Free trade has been the mantra of all major economies for many years. Of course many economies protect their markets subtly, and free trade does not stop governments from adjusting things like environmental and tax laws in order to favour their own businesses, but nevertheless there is less protection of domestic industries now than there has ever been.
Matters are now becoming more complicated and less free. For many years the USA has imposed restrictions, silly and unjustified restrictions, on trade with Cuba. I have always felt that if the USA believed that the government of Cuba was injurious to its population the way to overcome this is not by imposing sanctions but by encouraging trade, which will bring prosperity to Cuba and which in turn would lead to a more democratic and freer nation. The sanctions and embargoes against Cuba serve to isolate it and strengthen its government.
The latest round of sanctions are not being applied to a small island economy like Cuba but are being applied to a large economy – that of Russia. There seems little evidence that Russia has done more than to support people in the Ukraine who want to be closer to Russia, but nevertheless the Western democracies have decided that this is the punishment that Russia should receive. Those that have less to lose by imposing sanctions on Russia are nations that do not do much trade with Russia – such as the United States. Those that have the most to lose are the nations of the European Union, yet nevertheless they support the United States, like good dogs support their master and obey their masters’ voices.

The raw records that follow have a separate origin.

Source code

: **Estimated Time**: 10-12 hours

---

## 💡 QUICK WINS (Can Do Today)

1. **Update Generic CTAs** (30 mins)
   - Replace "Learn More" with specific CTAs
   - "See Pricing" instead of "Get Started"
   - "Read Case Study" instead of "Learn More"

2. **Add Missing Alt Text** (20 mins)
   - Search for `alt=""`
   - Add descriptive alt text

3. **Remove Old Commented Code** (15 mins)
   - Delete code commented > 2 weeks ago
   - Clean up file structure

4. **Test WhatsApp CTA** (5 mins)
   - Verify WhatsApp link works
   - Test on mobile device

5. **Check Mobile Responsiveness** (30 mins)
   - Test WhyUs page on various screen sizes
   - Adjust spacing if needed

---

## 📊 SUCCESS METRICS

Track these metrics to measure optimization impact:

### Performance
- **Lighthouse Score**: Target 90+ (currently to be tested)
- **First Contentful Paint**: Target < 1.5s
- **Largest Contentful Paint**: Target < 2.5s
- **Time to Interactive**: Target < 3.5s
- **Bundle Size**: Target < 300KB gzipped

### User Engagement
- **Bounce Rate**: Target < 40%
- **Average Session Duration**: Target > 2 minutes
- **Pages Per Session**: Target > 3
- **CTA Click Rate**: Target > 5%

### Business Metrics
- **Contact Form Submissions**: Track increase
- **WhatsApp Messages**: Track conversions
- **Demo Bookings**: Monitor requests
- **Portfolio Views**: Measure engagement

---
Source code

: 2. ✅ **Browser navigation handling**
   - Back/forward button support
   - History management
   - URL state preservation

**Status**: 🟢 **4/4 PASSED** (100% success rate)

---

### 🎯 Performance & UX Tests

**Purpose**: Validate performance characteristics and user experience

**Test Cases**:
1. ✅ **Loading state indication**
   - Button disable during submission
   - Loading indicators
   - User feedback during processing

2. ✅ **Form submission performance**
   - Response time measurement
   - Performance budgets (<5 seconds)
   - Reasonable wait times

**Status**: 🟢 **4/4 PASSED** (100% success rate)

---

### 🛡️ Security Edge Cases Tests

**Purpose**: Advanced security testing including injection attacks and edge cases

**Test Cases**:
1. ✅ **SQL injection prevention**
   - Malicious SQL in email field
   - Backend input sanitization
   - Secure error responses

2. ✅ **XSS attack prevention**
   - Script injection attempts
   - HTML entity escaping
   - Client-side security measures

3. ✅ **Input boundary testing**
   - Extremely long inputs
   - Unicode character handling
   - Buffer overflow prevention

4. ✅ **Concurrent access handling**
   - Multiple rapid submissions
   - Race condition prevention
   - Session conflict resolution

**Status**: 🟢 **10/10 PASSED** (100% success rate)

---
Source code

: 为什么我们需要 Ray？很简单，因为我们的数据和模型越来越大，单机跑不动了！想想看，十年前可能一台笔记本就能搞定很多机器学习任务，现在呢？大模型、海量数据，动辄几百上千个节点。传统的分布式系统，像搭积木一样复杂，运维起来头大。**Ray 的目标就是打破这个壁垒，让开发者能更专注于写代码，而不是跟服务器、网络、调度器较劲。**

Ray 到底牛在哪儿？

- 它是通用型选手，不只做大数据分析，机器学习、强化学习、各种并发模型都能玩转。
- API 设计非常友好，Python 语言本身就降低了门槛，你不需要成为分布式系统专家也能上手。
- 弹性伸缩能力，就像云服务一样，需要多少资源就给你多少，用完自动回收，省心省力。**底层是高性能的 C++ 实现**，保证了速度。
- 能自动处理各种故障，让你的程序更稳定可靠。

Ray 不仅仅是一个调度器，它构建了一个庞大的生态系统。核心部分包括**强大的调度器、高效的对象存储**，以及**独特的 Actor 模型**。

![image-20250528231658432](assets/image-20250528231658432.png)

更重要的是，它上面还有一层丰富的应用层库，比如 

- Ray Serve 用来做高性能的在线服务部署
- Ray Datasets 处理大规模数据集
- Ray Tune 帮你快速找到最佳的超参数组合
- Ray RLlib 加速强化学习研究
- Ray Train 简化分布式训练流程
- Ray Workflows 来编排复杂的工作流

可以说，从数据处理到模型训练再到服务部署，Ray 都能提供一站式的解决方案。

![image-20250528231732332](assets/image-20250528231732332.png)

Of course, Russia will want to prevent sanctions from damaging its economy and show those who impose sanctions that two can play at that game. Russia has placed an import embargo on agricultural goods from nations that have imposed sanctions on Russia over the Ukraine crisis. This ban will gravely affect many nations that need to import Russian agricultural produce and raw materials. Finland, Germany, Slovakia, Poland and Estonia will lose valuable markets for their produce and will lose a great deal of money. Russia will look to import agricultural produce from countries further afield, such as Brazil and Argentina, and will increase its influence in those countries and win more friends there, as it buys their produce.
I do not expect the United States to compensate those EU nations that will lose out as a result of the Russian ban.